# EXERCISE OBJECTIVE
A faithful copy of the whole listing is required, with nothing left out.

*** Opening of EXCERPTED RECORDS ***

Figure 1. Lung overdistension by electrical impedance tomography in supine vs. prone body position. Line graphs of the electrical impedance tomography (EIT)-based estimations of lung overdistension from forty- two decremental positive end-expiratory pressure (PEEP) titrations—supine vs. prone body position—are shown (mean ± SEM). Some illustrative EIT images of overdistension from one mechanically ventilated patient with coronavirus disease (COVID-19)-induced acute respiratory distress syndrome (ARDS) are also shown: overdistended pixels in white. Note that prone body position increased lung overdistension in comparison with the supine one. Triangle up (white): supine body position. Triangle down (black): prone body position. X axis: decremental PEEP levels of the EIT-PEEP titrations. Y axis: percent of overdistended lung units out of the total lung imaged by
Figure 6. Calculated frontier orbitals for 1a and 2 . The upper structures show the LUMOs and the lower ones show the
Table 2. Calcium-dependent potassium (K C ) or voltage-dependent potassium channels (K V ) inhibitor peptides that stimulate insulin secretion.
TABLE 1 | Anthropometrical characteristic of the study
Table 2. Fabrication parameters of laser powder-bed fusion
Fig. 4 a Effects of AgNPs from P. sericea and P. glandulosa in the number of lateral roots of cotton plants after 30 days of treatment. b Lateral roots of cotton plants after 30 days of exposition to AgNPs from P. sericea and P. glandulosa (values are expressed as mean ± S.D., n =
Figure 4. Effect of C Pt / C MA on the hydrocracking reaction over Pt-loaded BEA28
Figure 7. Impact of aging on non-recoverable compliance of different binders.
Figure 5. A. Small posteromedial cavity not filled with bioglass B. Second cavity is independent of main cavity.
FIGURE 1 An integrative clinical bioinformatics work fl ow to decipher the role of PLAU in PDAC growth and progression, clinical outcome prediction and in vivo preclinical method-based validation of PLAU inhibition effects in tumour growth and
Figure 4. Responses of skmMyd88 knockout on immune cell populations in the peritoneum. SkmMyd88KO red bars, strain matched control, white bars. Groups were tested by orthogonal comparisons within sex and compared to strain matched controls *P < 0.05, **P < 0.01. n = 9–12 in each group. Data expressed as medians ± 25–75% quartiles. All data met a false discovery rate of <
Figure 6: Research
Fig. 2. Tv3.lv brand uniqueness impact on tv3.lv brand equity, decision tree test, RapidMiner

*** Close of EXCERPTED RECORDS ***

# RESPONSE TO THE TASK
Figure 1. Lung overdistension by electrical impedance tomography in supine vs. prone body position. Line graphs of the electrical impedance tomography (EIT)-based estimations of lung overdistension from forty- two decremental positive end-expiratory pressure (PEEP) titrations—supine vs. prone body position—are shown (mean ± SEM). Some illustrative EIT images of overdistension from one mechanically ventilated patient with coronavirus disease (COVID-19)-induced acute respiratory distress syndrome (ARDS) are also shown: overdistended pixels in white. Note that prone body position increased lung overdistension in comparison with the supine one. Triangle up (white): supine body position. Triangle down (black): prone body position. X axis: decremental PEEP levels of the EIT-PEEP titrations. Y axis: percent of overdistended lung units out of the total lung imaged by
Figure 6. Calculated frontier orbitals for 1a and 2 . The upper structures show the LUMOs and the lower ones show the
Table 2. Calcium-dependent potassium (K C ) or voltage-dependent potassium channels (K V ) inhibitor peptides that stimulate insulin secretion.
TABLE 1 | Anthropometrical characteristic of the study
Table 2. Fabrication parameters of laser powder-bed fusion
Fig. 4 a Effects of AgNPs from P. sericea and P. glandulosa in the number of lateral roots of cotton plants after 30 days of treatment. b Lateral roots of cotton plants after 30 days of exposition to AgNPs from P. sericea and P. glandulosa (values are expressed as mean ± S.D., n =
Figure 4. Effect of C Pt / C MA on the hydrocracking reaction over Pt-loaded BEA28
Figure 7. Impact of aging on non-recoverable compliance of different binders.
Figure 5. A. Small posteromedial cavity not filled with bioglass B. Second cavity is independent of main cavity.
FIGURE 1 An integrative clinical bioinformatics work fl ow to decipher the role of PLAU in PDAC growth and progression, clinical outcome prediction and in vivo preclinical method-based validation of PLAU inhibition effects in tumour growth and
Figure 4. Responses of skmMyd88 knockout on immune cell populations in the peritoneum. SkmMyd88KO red bars, strain matched control, white bars. Groups were tested by orthogonal comparisons within sex and compared to strain matched controls *P < 0.05, **P < 0.01. n = 9–12 in each group. Data expressed as medians ± 25–75% quartiles. All data met a false discovery rate of <
Figure 6: Research
Fig. 2. Tv3.lv brand uniqueness impact on tv3.lv brand equity, decision tree test, RapidMiner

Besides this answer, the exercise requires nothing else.